BitGo's $700 million crypto custody insurance program: what it means and why it matters

Quick Take

  • BitGo’s announcement of a $700 million insurance program for digital assets in cold storage is big news.
  • Insurance has made commerce possible for thousands of years by allowing risk to be pooled and transferred.
  • BitGo’s announcement is one more step in the process of bringing Bitcoin and other digital assets to both Main Street and Wall Street

Digital asset custodian BitGo announced Wednesday that it has secured a total of $700 million in insurance coverage for the assets in custody in cold storage. This is an important milestone in the continued mainstream adoption of bitcoin and other digital assets.  

That top-line figure represents an addition of $600 million in capacity to the $100 million it debuted in early 2019

To understand the significance of this development, a little bit of historical context is helpful, as well as a discussion on some of the nuts and bolts of the insurance program and how it will work for BitGo customers.

How insurance works and where it came from

Let's start with a very broad question: what, exactly, is insurance? 

At its most basic, insurance is a financial instrument -- a way to finance the cost of future risk. It’s pretty simple. On the one hand, you can self-insure risk, holding onto it yourself and bearing the full cost of a loss (unless you have transferred it contractually in an indemnity agreement with a counterparty). Or you can pay an insurance company a premium to take some or all of that risk from you. 

Insurance companies make their money by choosing risks carefully and then generating earnings in a tax-advantaged way on investments of pooled premium dollars. I am over-simplifying here, yes, but this is the fundamental model.

There's nothing new about this. Insurance in one form or another has been around for a very long time, predating Satoshi's bitcoin whitepaper by about 4,000 years. Indeed, the first insurance-like contracts in recorded history were in the form of marine loans used by Phoenician traders. The Greeks, and the Romans later on, learned about this proto-insurance, and examples of Roman marine loans can be found in the writings of Demosthenes.[1]

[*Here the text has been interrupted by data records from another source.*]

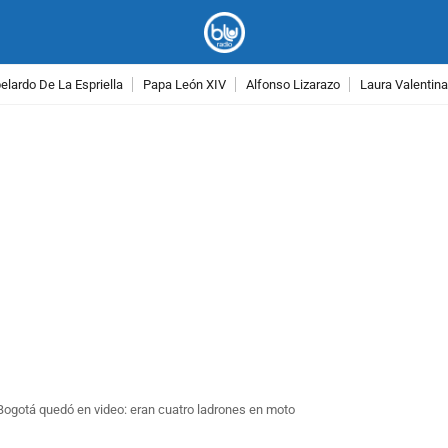
lardo De La Espriella
Papa León XIV
Alfonso Lizarazo
Laura Valentin
PUBLICIDAD
Bogotá quedó en video: eran cuatro ladrones en moto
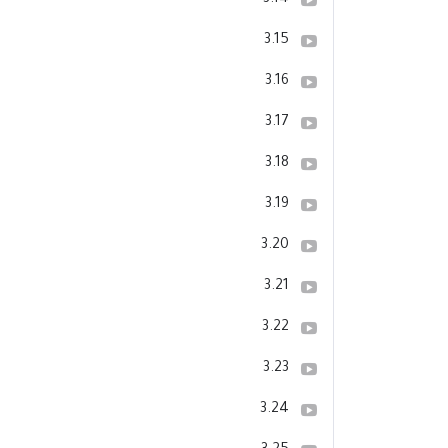
3.14
3.15
3.16
3.17
3.18
3.19
3.20
3.21
3.22
3.23
3.24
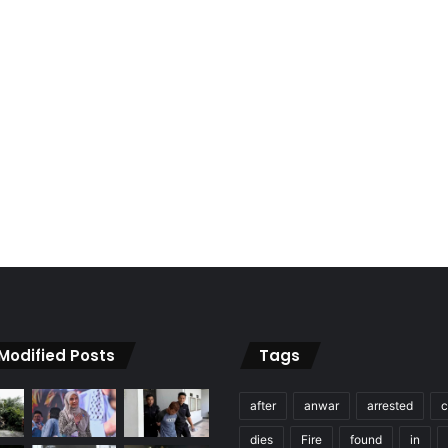
 Modified Posts
Tags
after
anwar
arrested
c
dies
Fire
found
in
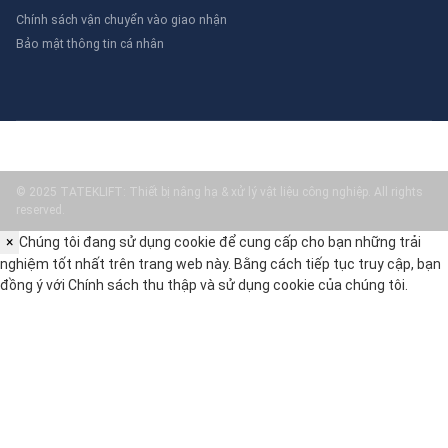
Chính sách vận chuyển vào giao nhận
Bảo mật thông tin cá nhân
© 2025 TATEKLIFT: Thiết bị nâng hạ & xử lý vật liệu công nghiệp. All rights
reserved.
×
Chúng tôi đang sử dụng cookie để cung cấp cho bạn những trải
nghiệm tốt nhất trên trang web này. Bằng cách tiếp tục truy cập, bạn
đồng ý với
Chính sách thu thập và sử dụng cookie
của chúng tôi.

Maritime traders from what is now Italy are usually credited with creating the first true insurance policies in the 14th century, whereby risk is laid off to a third party whose business is principally in underwriting risks and making money from pooled premium dollars.   

Insurance for shipping makes a lot of sense. It protects not only the boat’s owner(s) but also the people with an interest in the cargo. By spreading the risk of loss over a group, one can protect against the risk of loss by paying a percentage of the value of the total property at risk, and benefit from economies of scale when others do the same.